Britischer Geheimdienst: „Ihr habt euren Spaß gehabt, gebt das Material zurück“
Der britische Geheimdienst verlangt von einer der renommiertesten Zeitungen des Landes, Informationen zu löschen.
London. Was „Guardian“-Chefredakteur Alan Rusbridger da schildert, klingt ein wenig wie eine Szene aus der Feder von Bestseller-Autor John Le Carré: Britische Agenten gehen in den Keller der renommiertesten Zeitung des Landes und zwingen die Journalisten, Festplatten mit sensiblen Informationen zu zerstören.
Zuvor habe es Telefonate und Treffen mit Vertretern der Regierung gegeben, so beschreibt Großbritanniens vielleicht profiliertester Journalist jene Szenen, die sich im Zusammenhang mit der Veröffentlichung von Edward Snowdens Enthüllungen bei der Zeitung abgespielt haben. „Ihr habt euren Spaß gehabt, jetzt gebt das Material zurück“, soll eine der als „fadenscheinig“ beschriebenen Figuren gesagt haben.
Rusbridger schreibt das zwei Tage, nachdem der Ehepartner seines Enthüllungsreporters Glenn Greenwald, David Miranda, fast neun Stunden lang von britischen Polizisten und vermutlich auch Geheimdienstmitarbeitern verhört worden war — für die Mannschaft vom „Guardian“ ganz klar ein weiterer Einschüchterungsversuch.
Miranda hatte möglicherweise als eine Art Kurier zwischen Greenwald und dessen in Berlin lebender Recherchepartnerin Laura Poitras fungiert. Vielleicht hatte er Kopien von Daten bei sich, deren Zerstörung der Geheimdienst einst im Keller des „Guardian“ überwacht hatte. Was genau er im Gepäck hatte, wisse er selbst nicht, gab Miranda an.
Die Welle des Protestes geht weit über die Ufer der Insel hinaus. Sie reicht von der Regierung Brasiliens bis zu den deutschen Grünen. „Ein Akt gegen die Pressefreiheit“, heißt es unisono.
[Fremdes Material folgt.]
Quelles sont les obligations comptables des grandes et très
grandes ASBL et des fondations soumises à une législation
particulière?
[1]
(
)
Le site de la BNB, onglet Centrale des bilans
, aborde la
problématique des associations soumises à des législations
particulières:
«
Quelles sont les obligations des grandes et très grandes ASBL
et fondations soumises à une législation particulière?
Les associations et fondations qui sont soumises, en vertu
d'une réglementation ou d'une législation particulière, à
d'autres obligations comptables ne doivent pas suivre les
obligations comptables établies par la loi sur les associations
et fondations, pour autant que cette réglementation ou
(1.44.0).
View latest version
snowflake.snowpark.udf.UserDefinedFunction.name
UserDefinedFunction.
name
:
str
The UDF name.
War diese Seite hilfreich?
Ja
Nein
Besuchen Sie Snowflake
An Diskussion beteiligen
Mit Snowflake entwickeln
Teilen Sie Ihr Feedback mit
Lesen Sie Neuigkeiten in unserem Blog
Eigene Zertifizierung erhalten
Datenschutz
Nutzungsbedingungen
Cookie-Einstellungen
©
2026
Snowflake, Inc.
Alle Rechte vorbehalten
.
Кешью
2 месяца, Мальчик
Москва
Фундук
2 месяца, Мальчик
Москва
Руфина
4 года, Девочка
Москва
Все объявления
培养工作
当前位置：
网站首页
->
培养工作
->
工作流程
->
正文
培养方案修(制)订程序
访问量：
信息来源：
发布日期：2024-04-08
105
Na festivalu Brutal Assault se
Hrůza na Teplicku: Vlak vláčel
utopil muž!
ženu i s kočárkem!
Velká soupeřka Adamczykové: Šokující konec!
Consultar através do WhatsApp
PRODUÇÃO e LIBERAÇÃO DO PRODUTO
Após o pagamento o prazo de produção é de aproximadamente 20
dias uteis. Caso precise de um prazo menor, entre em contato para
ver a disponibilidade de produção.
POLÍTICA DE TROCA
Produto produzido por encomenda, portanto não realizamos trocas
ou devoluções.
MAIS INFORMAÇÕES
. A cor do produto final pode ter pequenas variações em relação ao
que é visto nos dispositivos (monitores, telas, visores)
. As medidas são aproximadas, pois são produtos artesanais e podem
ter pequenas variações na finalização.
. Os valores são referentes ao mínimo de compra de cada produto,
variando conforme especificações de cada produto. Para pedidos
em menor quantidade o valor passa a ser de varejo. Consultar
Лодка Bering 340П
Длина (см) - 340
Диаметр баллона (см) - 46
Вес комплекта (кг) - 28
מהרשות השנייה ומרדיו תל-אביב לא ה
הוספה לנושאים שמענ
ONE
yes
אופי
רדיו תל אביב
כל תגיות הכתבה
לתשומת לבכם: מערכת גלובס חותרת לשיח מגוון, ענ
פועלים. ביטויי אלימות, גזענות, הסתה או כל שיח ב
Rusbridgers Worte, in einem langen Kommentar in der Ausgabe von Dienstag seiner Zeitung zusammengefasst, sind die Enthüllung nach der Enthüllung. Snowden zeigte mit seinen Geheimdokumenten auf, wie die Regierungen der USA, Großbritanniens und anderer Länder ihre Bürger flächendeckend ausspähen. Rusbridger zeigt nun, wie die Regierung Cameron auf diese für sie unangenehme Preisgabe von Informationen reagiert: Mit Druck und Einschüchterungsversuchen gegen Medien.
„Diese Aktion ist total sinnlos“, sagt die Direktorin der britischen Publizisten-Vereinigung „English Pen“, Jo Glanville. Jeder wisse, dass Festplatten kopiert werden könnten und ihre Zerstörung nicht die Veröffentlichung der Daten verhindere. „Das zeigt, wie wenig sie tun können“, sagte Glanville. Und bekommt Unterstützung aus berufenem Munde: „Sie können nichts zerstören - sie können jeden Tag Dokumente beschlagnahmen, und wir werden immer von allem viele Kopien haben“, sagte Greenwald am Dienstag in Rio de Janeiro.